You know how when one door closes, another one opens? Well, what if that was a curse instead of a blessing? Endless doors open and close in Christian Marclay’s latest film, but it’s not a world of new opportunities, it’s a ceaseless loop of chaos and discomfort.

The Swiss-American artist has done for doors what he did for clocks (in 2010’s excellent ‘The Clock’): trawled through cinema history for clips of people opening, entering and walking through doors and knitted them seamlessly together into a dizzying, confusing, funny, disconcerting and brilliant film. 

The first thing that hits you is the constant, disjointed, jarring shifts in narrative. As a school boy walks through a door, the scene cuts to a decorated soldier emerging out the other side, Inspector Clouseau transforms into a dashing hunk, a woman turns into a man, a granny into a policeman. Every transition drags you out of the previous scene and into a different environment. Every door is a portal to a new world that you’re only ever allowed to stay in for a few moments.

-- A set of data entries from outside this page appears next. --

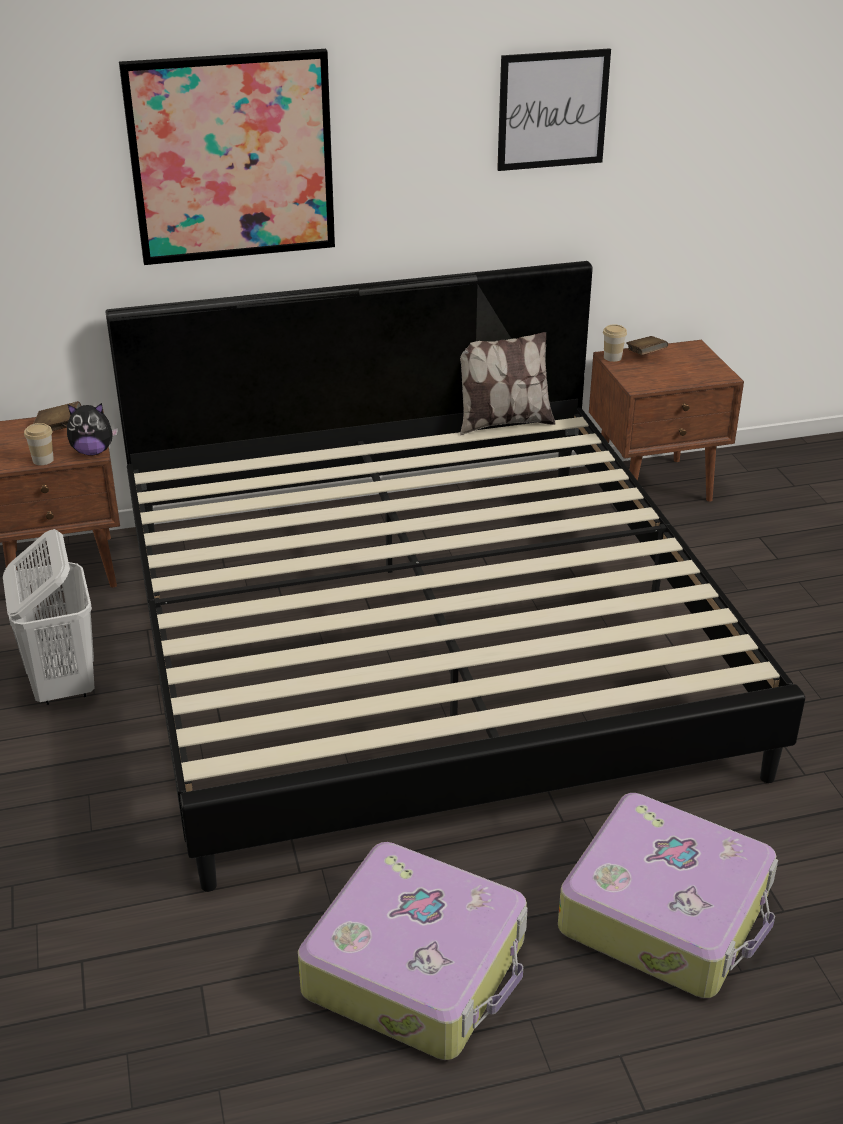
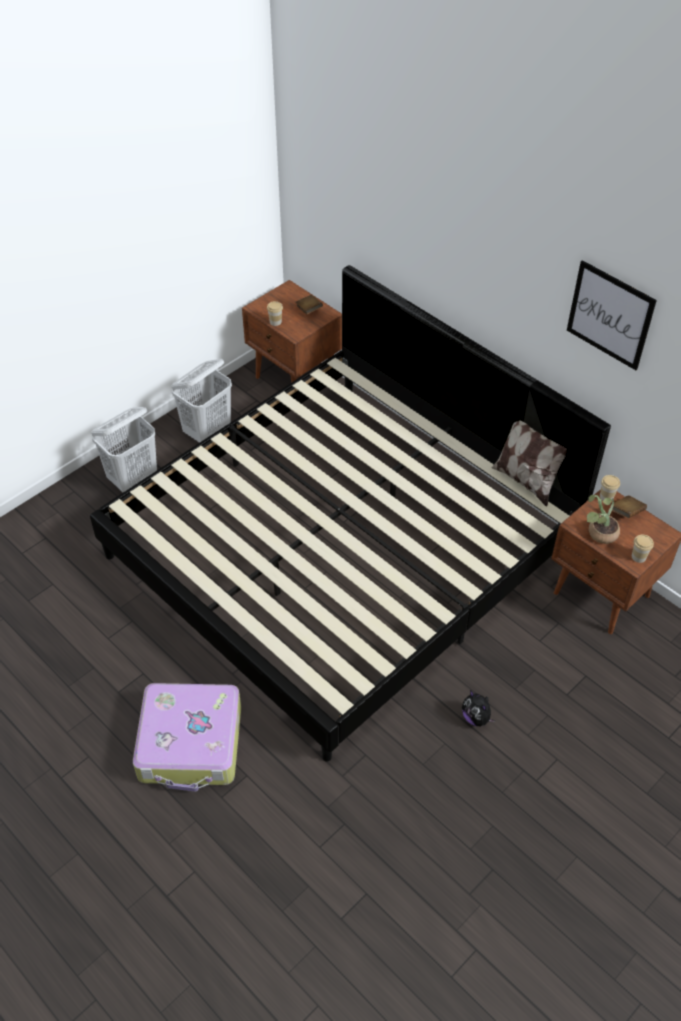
camera: 60 degrees right, 15 degrees up
plush toy [67,403,118,456] -> plush toy moved to [462,690,496,726]
picture [119,49,335,265] -> none
suitcase [298,842,528,1060] -> none
none -> white laundry basket [91,407,157,492]
none -> potted plant [587,495,620,544]
none -> cup [632,535,654,563]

An unfollowable chaos of ideas, images and sounds, a relentless visual palindrome

There are constant tonal clashes too. Not just 1930s monochrome into 1980s Technicolor, but screaming horror into soft seduction, suspense into mundanity, terror into calm. Your heart races as you’re sent spiralling through countless visual and emotional jump scares. There are a million narratives to follow, but none of them go anywhere.

Marclay’s ‘The Clock’ became an art mega-hit thanks to its durational, calm, cinematic endurance appeal. But ‘Doors’ has no set run time. It loops but you don’t know when, so instead you’re left to be bodied by the slamming and creaking until you’re utterly bewildered. 

In one way, it’s a portrait of cinema, a journey from nouvelle vague to teen comedy via westerns, sci fi, body horror and everything in between. But more than that, ‘Doors’ is an act of mental manipulation, a psychological experience to endure. How many narrative threads can you handle following and losing, how many cut scenes can you sit through. It leaves your memory in tatters; did you already see that guy in the blue coming down those stairs? Or Tom Cruise screaming down a hallway? It’s like temporary amnesia, an unfollowable chaos of ideas, images and sounds, a relentless visual palindrome.  

It turns out that no matter how hard you slam it shut, when one door closes, a million more will open. Terrifying.